Tuesday 24 July 2018
- Bible Book:
- Exodus
“Moses entered the cloud, and went up on the mountain.” (v. 18)
Psalm: Psalm 112
Background
Puffing and panting as you walk up a mountain, you often set your sights on the summit, but then as you reach its crest you see, beyond it, a further peak. I like that feeling of a suddenly enlarged understanding of the size and height of the mountain, of realising that your first vision was too small to take it in. Yet, whilst you were struggling up the path, fixing your eyes on what you thought was the summit had been immensely helpful in motivating you to push ahead.
There is something of this here as the people ascend the mountain towards God. It seems that the 70 elders, with Moses, Aaron, Nadab, and Abihu had arrived and indeed “saw the God of Israel” (v. 10). However, Moses and Joshua were then called further on towards God, further up the mountain, and finally, it seems, Moses alone ascended; though there is no mention of the actual summit, just that “Moses was on the mountain” (v. 18).
This image of Moses ascending the mountain ever higher towards, and even into, God is an ancient way of talking about the life of the follower of Christ yearning towards holiness. The Life of Moses by Gregory of Nyssa (c. 332-395) is an excellent example of this – he says that Moses indeed sees something of God, but never all, for “the divine is by its very nature infinite, enclosed by no boundary” (Life of Moses II.236) – the journey does not stop, but goes ever higher into God, or to switch metaphors, ever deeper.

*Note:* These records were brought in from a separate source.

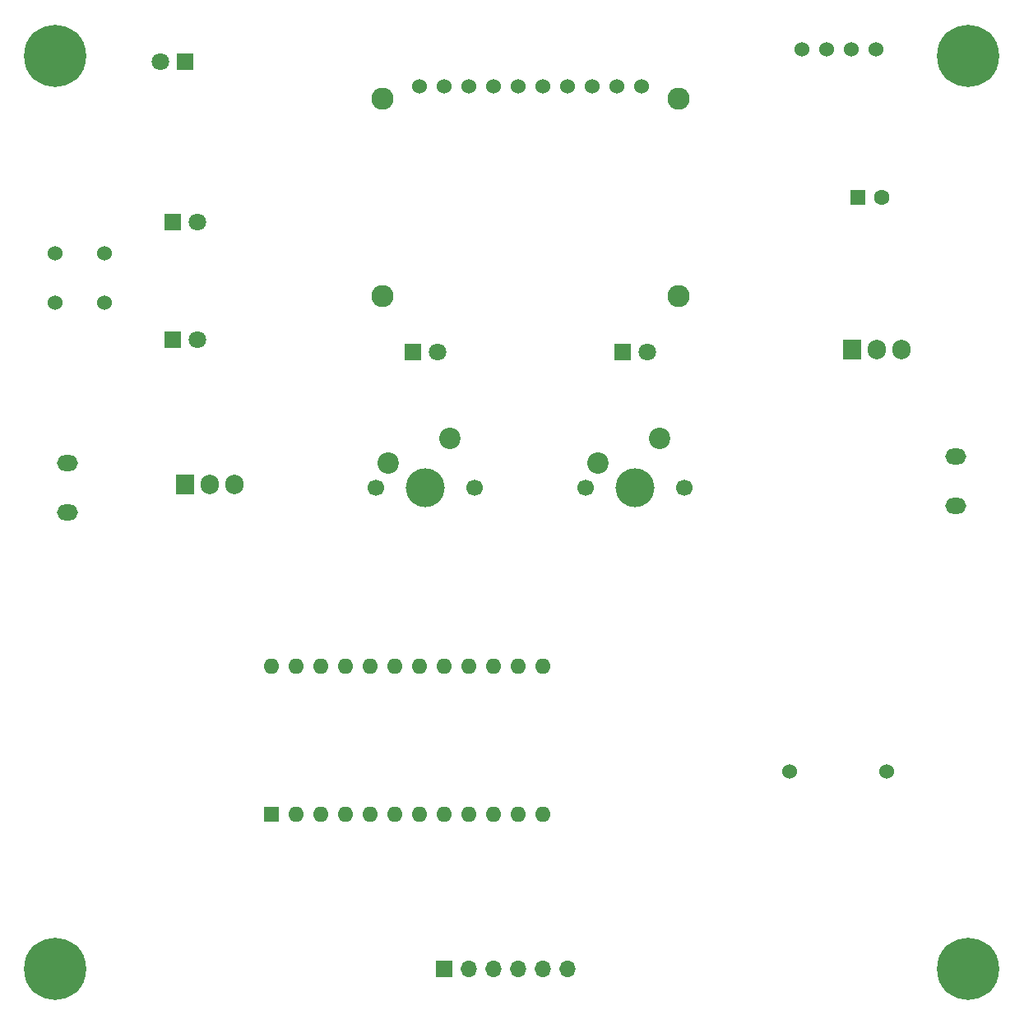
<source format=gbr>
%TF.GenerationSoftware,KiCad,Pcbnew,7.0.8-7.0.8~ubuntu22.04.1*%
%TF.CreationDate,2023-11-09T16:27:44-05:00*%
%TF.ProjectId,boot_camp_pcb,626f6f74-5f63-4616-9d70-5f7063622e6b,rev?*%
%TF.SameCoordinates,Original*%
%TF.FileFunction,Soldermask,Bot*%
%TF.FilePolarity,Negative*%
%FSLAX46Y46*%
G04 Gerber Fmt 4.6, Leading zero omitted, Abs format (unit mm)*
G04 Created by KiCad (PCBNEW 7.0.8-7.0.8~ubuntu22.04.1) date 2023-11-09 16:27:44*
%MOMM*%
%LPD*%
G01*
G04 APERTURE LIST*
%ADD10O,1.905000X2.000000*%
%ADD11R,1.905000X2.000000*%
%ADD12R,1.700000X1.700000*%
%ADD13O,1.700000X1.700000*%
%ADD14C,1.524000*%
%ADD15R,1.800000X1.800000*%
%ADD16C,1.800000*%
%ADD17R,1.600000X1.600000*%
%ADD18C,1.600000*%
%ADD19C,2.286000*%
%ADD20C,1.700000*%
%ADD21C,4.000000*%
%ADD22C,2.200000*%
%ADD23O,2.159000X1.651000*%
%ADD24C,6.400000*%
%ADD25O,1.600000X1.600000*%
G04 APERTURE END LIST*
D10*
%TO.C,Q1*%
X131572000Y-74676000D03*
X129032000Y-74676000D03*
D11*
X126492000Y-74676000D03*
%TD*%
D12*
%TO.C,J2*%
X84455000Y-138430000D03*
D13*
X86995000Y-138430000D03*
X89535000Y-138430000D03*
X92075000Y-138430000D03*
X94615000Y-138430000D03*
X97155000Y-138430000D03*
%TD*%
D14*
%TO.C,SW1*%
X49530000Y-64770000D03*
X49530000Y-69850000D03*
X44450000Y-64770000D03*
X44450000Y-69850000D03*
%TD*%
D15*
%TO.C,D4*%
X56510000Y-61595000D03*
D16*
X59050000Y-61595000D03*
%TD*%
D17*
%TO.C,TH1*%
X127040000Y-59055000D03*
D18*
X129540000Y-59055000D03*
%TD*%
D15*
%TO.C,D3*%
X102870000Y-74930000D03*
D16*
X105410000Y-74930000D03*
%TD*%
D14*
%TO.C,DP1*%
X81915000Y-47625000D03*
X84455000Y-47625000D03*
X86995000Y-47625000D03*
X89535000Y-47625000D03*
X92075000Y-47625000D03*
X94615000Y-47625000D03*
X97155000Y-47625000D03*
X99695000Y-47625000D03*
X102235000Y-47625000D03*
X104775000Y-47625000D03*
D19*
X78105000Y-48895000D03*
X108585000Y-48895000D03*
X108585000Y-69215000D03*
X78105000Y-69215000D03*
%TD*%
D20*
%TO.C,SW3*%
X99060000Y-88900000D03*
D21*
X104140000Y-88900000D03*
D20*
X109220000Y-88900000D03*
D22*
X106680000Y-83820000D03*
X100330000Y-86360000D03*
%TD*%
D23*
%TO.C,M2*%
X137160000Y-90805000D03*
X137160000Y-85725000D03*
%TD*%
D15*
%TO.C,D2*%
X81275000Y-74930000D03*
D16*
X83815000Y-74930000D03*
%TD*%
D15*
%TO.C,D1*%
X56510000Y-73660000D03*
D16*
X59050000Y-73660000D03*
%TD*%
D14*
%TO.C,LS1*%
X120015000Y-118110000D03*
X130015000Y-118110000D03*
%TD*%
D24*
%TO.C,H2*%
X138430000Y-44450000D03*
%TD*%
%TO.C,H1*%
X44450000Y-44450000D03*
%TD*%
D23*
%TO.C,J1*%
X45720000Y-91440000D03*
X45720000Y-86360000D03*
%TD*%
D10*
%TO.C,U2*%
X62865000Y-88575000D03*
X60325000Y-88575000D03*
D11*
X57785000Y-88575000D03*
%TD*%
D14*
%TO.C,U1*%
X128905000Y-43815000D03*
X126365000Y-43815000D03*
X123825000Y-43815000D03*
X121285000Y-43815000D03*
%TD*%
D17*
%TO.C,A1*%
X66675000Y-122555000D03*
D25*
X69215000Y-122555000D03*
X71755000Y-122555000D03*
X74295000Y-122555000D03*
X76835000Y-122555000D03*
X79375000Y-122555000D03*
X81915000Y-122555000D03*
X84455000Y-122555000D03*
X86995000Y-122555000D03*
X89535000Y-122555000D03*
X92075000Y-122555000D03*
X94615000Y-122555000D03*
X94615000Y-107315000D03*
X92075000Y-107315000D03*
X89535000Y-107315000D03*
X86995000Y-107315000D03*
X84455000Y-107315000D03*
X81915000Y-107315000D03*
X79375000Y-107315000D03*
X76835000Y-107315000D03*
X74295000Y-107315000D03*
X71755000Y-107315000D03*
X69215000Y-107315000D03*
X66675000Y-107315000D03*
%TD*%
D15*
%TO.C,R7*%
X57790000Y-45085000D03*
D16*
X55250000Y-45085000D03*
%TD*%
D24*
%TO.C,H3*%
X44450000Y-138430000D03*
%TD*%
D20*
%TO.C,SW2*%
X77470000Y-88900000D03*
D21*
X82550000Y-88900000D03*
D20*
X87630000Y-88900000D03*
D22*
X85090000Y-83820000D03*
X78740000Y-86360000D03*
%TD*%
D24*
%TO.C,H4*%
X138430000Y-138430000D03*
%TD*%
M02*

</source>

At the same time, reading this passage more literally, it is encouraging to note that although Moses enters the fiery cloud, those leaders of the people on the lower slopes also see God for themselves (verse 10), and even the whole people on the plain can see “the glory of the LORD was like a devouring fire on the top of the mountain” (v. 17). God reveals God’s own self to us in the way we need at the time. Like the walker climbing towards the summit, the view ahead is enough to motivate you onwards in the present moment, whereas to understand the whole mountain at once would be overwhelming. This is not a ‘spiritual hierarchy’, but instead a demonstration of the way that God reveals holiness to each person as they need and can receive. Amazingly at each point of revelation, it is still a vision of the fullness of God’s holiness, shaped for the limitations of the human ways that we are able to see.
To Ponder
- What has given you a ‘mountain top’ experience of God?
- What have you set your sights on for the near future?